Se algum dia receber um pedaço de papel
E nele alguns versos com uma letra torta
Desculpe-me! Não é a letra, mas os versos são ébrios.
Os versos que ora nascem com rimas
Ora são jogados no papel,
Mas o que importa
É que se fazem com o mesmo sentimento.
Este, não se pode questionar
Tampouco calcular o valor.
O sentimento que se une ao pensamento
E vai escrevendo, tentando compreender
Esse desatino interior, esse nó
Que ata e desata a razão sem se explicar.
As palavras vão aliviando a agonia
Da emoção guardada e encarcerada
Que a boca não tem coragem de expor
Num medo desnecessário, entretanto vital.
E quando o sentimento se expõe
À instabilidade mundana e aos olhos pecaminosos
Que pecam pela insensibilidade
Vive-se o risco do anonimato
De morrer recém-nascido
Ou ainda nem encontrar alguém para pari-los.
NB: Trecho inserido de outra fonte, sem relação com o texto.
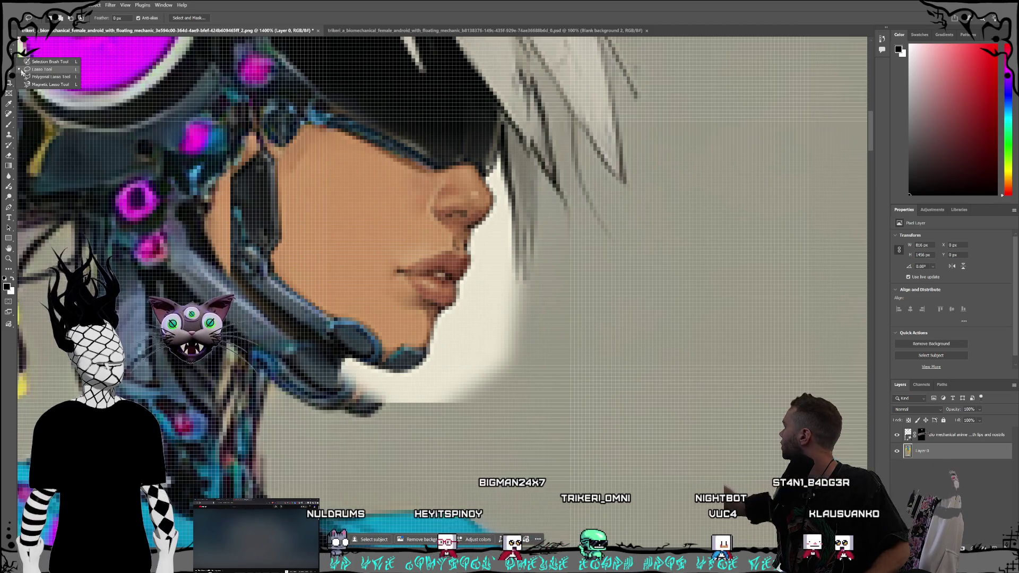
left_click(22, 70)
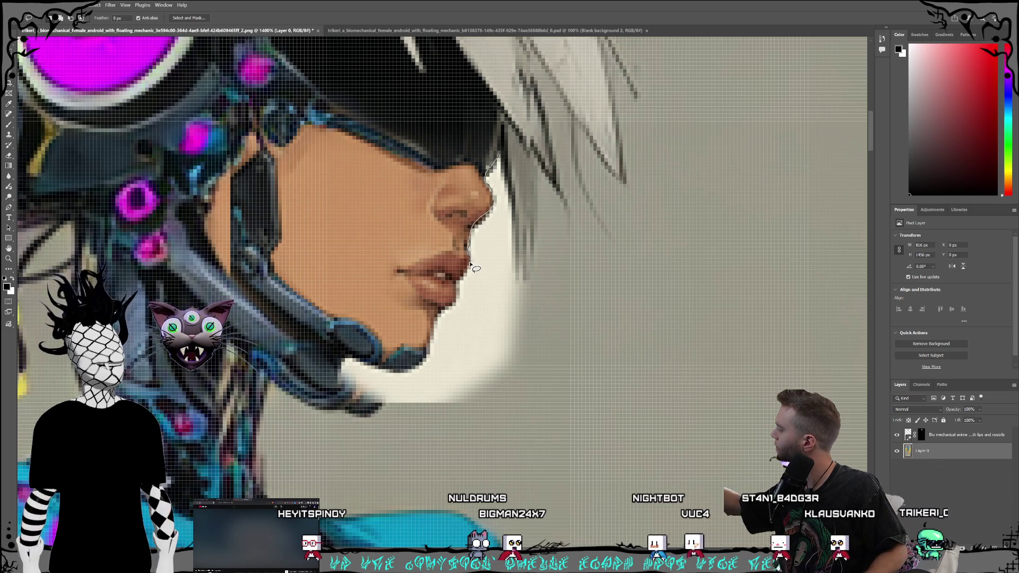
mouse_move(464, 274)
left_mouse_down()
mouse_move(424, 362)
mouse_move(396, 374)
left_mouse_up()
Alguém que se disponha a ficar sozinho com a poesia
Ouvir o que ela tem para dizer
E escrevê-la em um pedaço de papel deserto de pautas
E das linhas do futuro...
Se algum dia receber um desses pedaços de papel
E nele alguns versos tortos
Falando de um amor mais torto ainda
Deverá saber que fui eu quem os enviou,
No entanto, ao ler os versos saberá também
Que está me lendo naquele poema.
Aquele pedaço de papel, de certo modo, sou eu...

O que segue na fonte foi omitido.